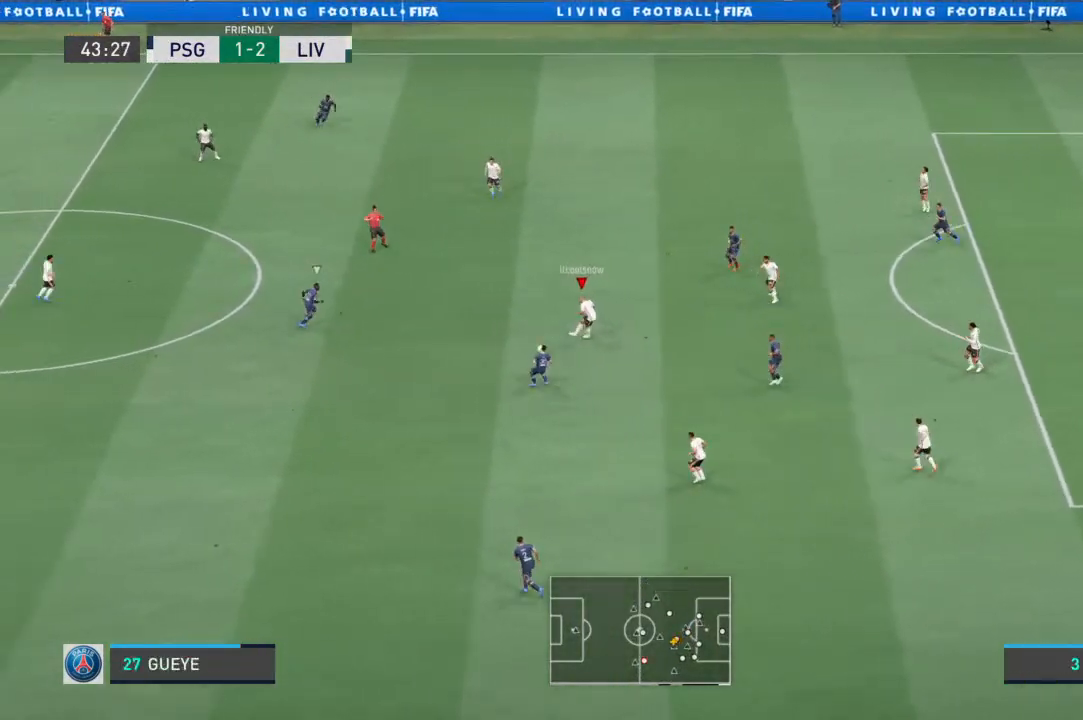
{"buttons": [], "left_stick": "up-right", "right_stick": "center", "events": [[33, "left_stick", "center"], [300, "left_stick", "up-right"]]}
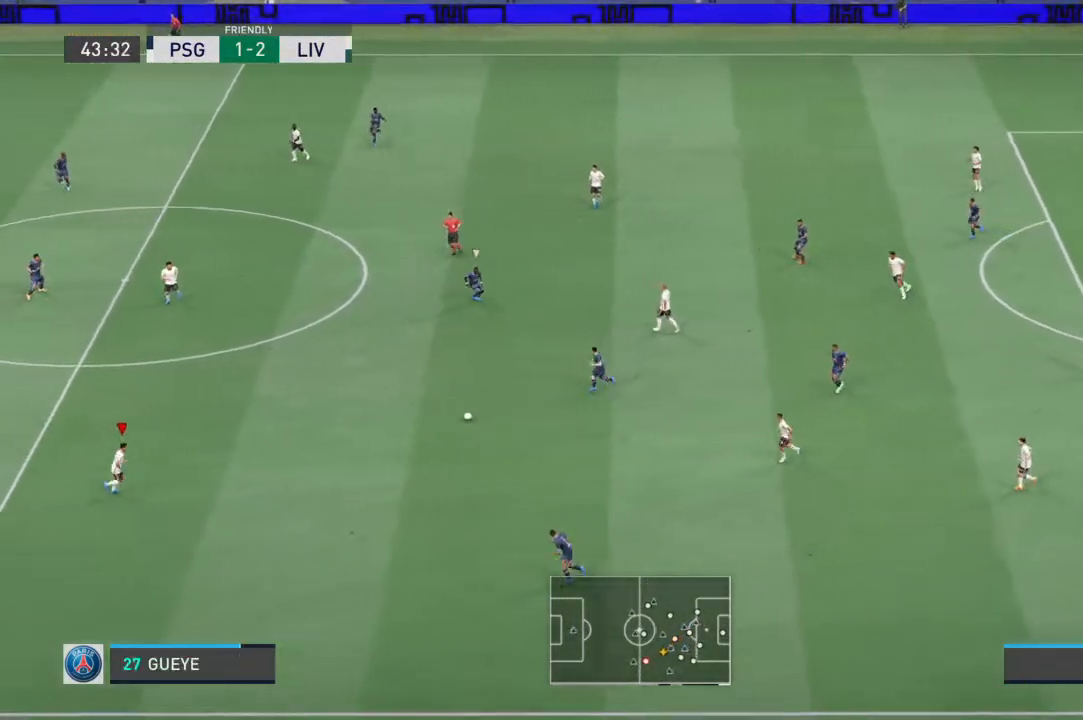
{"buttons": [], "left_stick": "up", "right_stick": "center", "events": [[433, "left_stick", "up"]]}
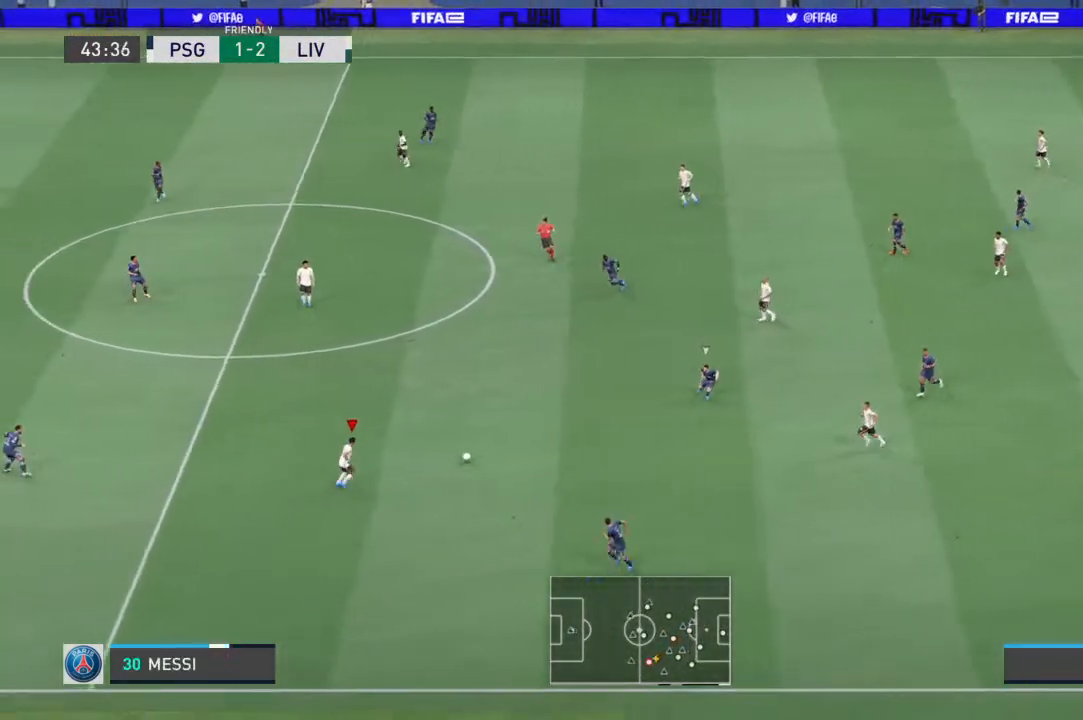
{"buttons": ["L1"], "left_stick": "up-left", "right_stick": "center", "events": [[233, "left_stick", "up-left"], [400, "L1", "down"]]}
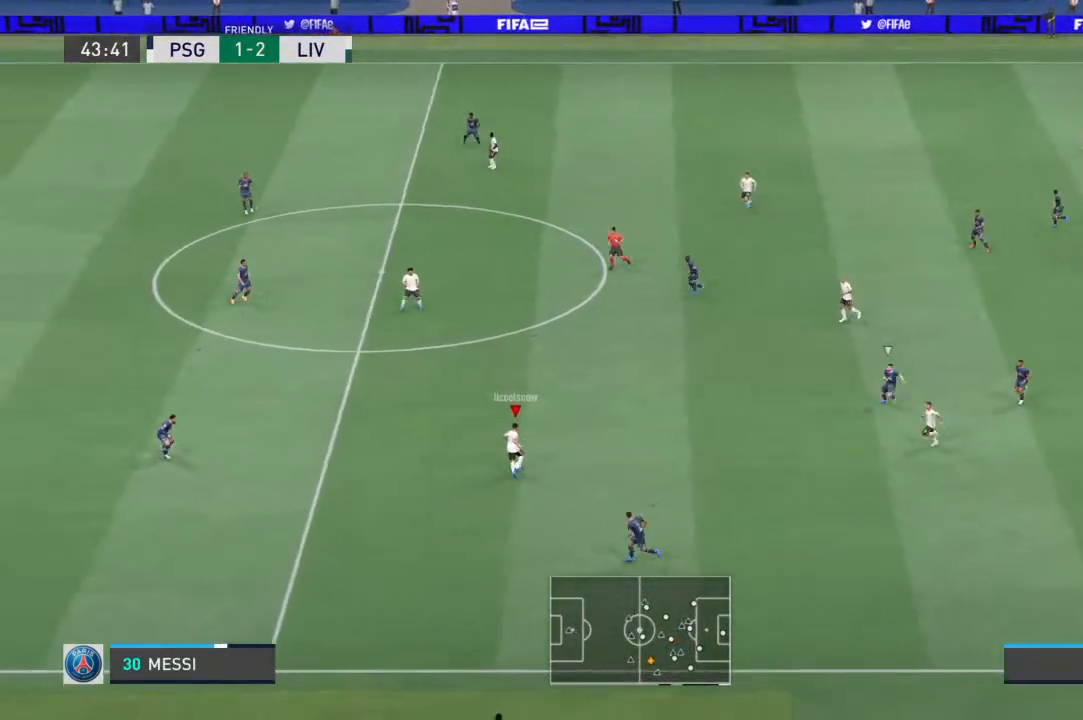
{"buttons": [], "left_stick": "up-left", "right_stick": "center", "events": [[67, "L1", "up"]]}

::::::::

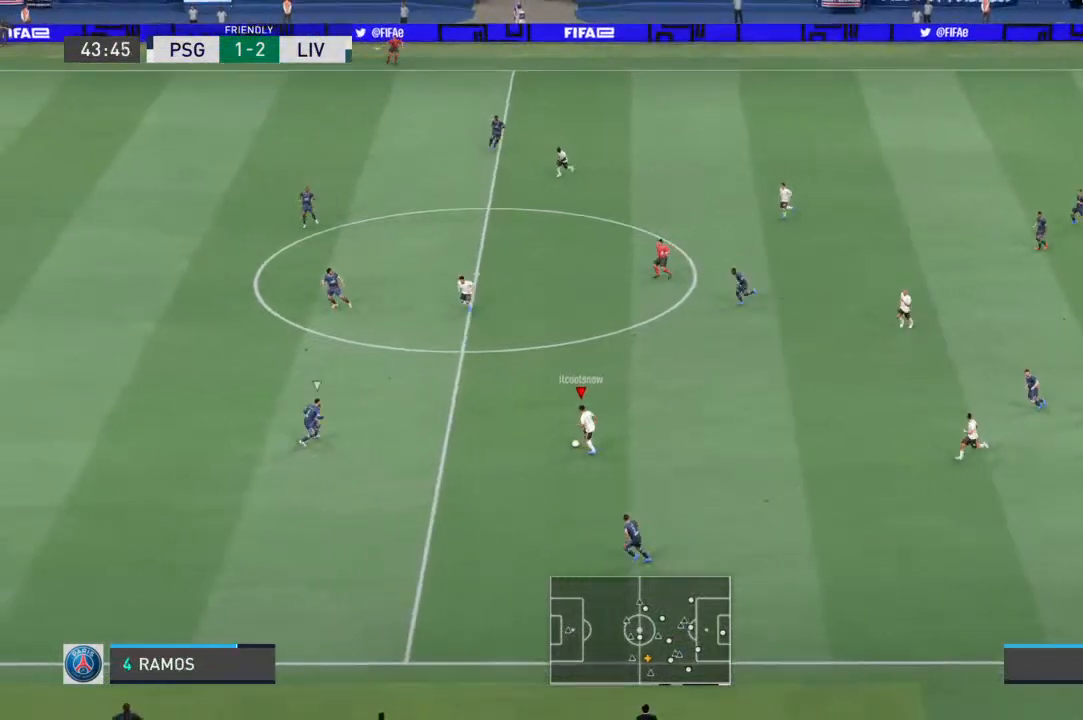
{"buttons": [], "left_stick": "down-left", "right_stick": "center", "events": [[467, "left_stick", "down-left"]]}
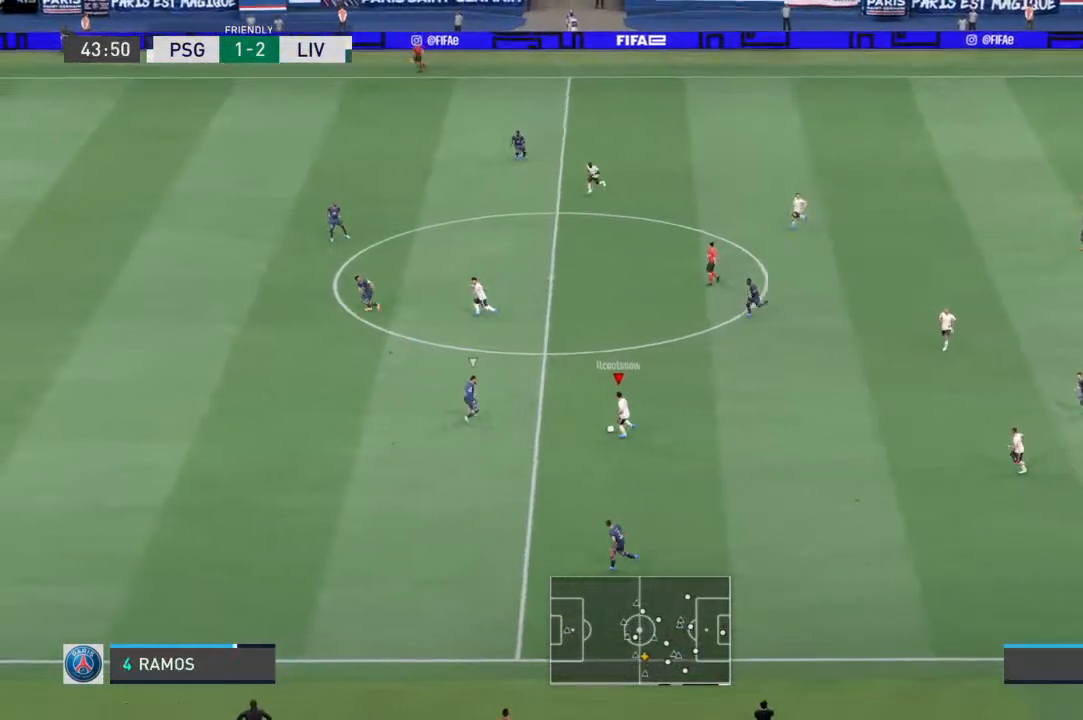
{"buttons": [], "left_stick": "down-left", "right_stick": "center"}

::::::::

### [What to do]
Among the lines above, list those that contain the word "down".

### [Written solution]
{"buttons": ["L1"], "left_stick": "up-left", "right_stick": "center", "events": [[233, "left_stick", "up-left"], [400, "L1", "down"]]}
{"buttons": [], "left_stick": "down-left", "right_stick": "center", "events": [[467, "left_stick", "down-left"]]}
{"buttons": [], "left_stick": "down-left", "right_stick": "center"}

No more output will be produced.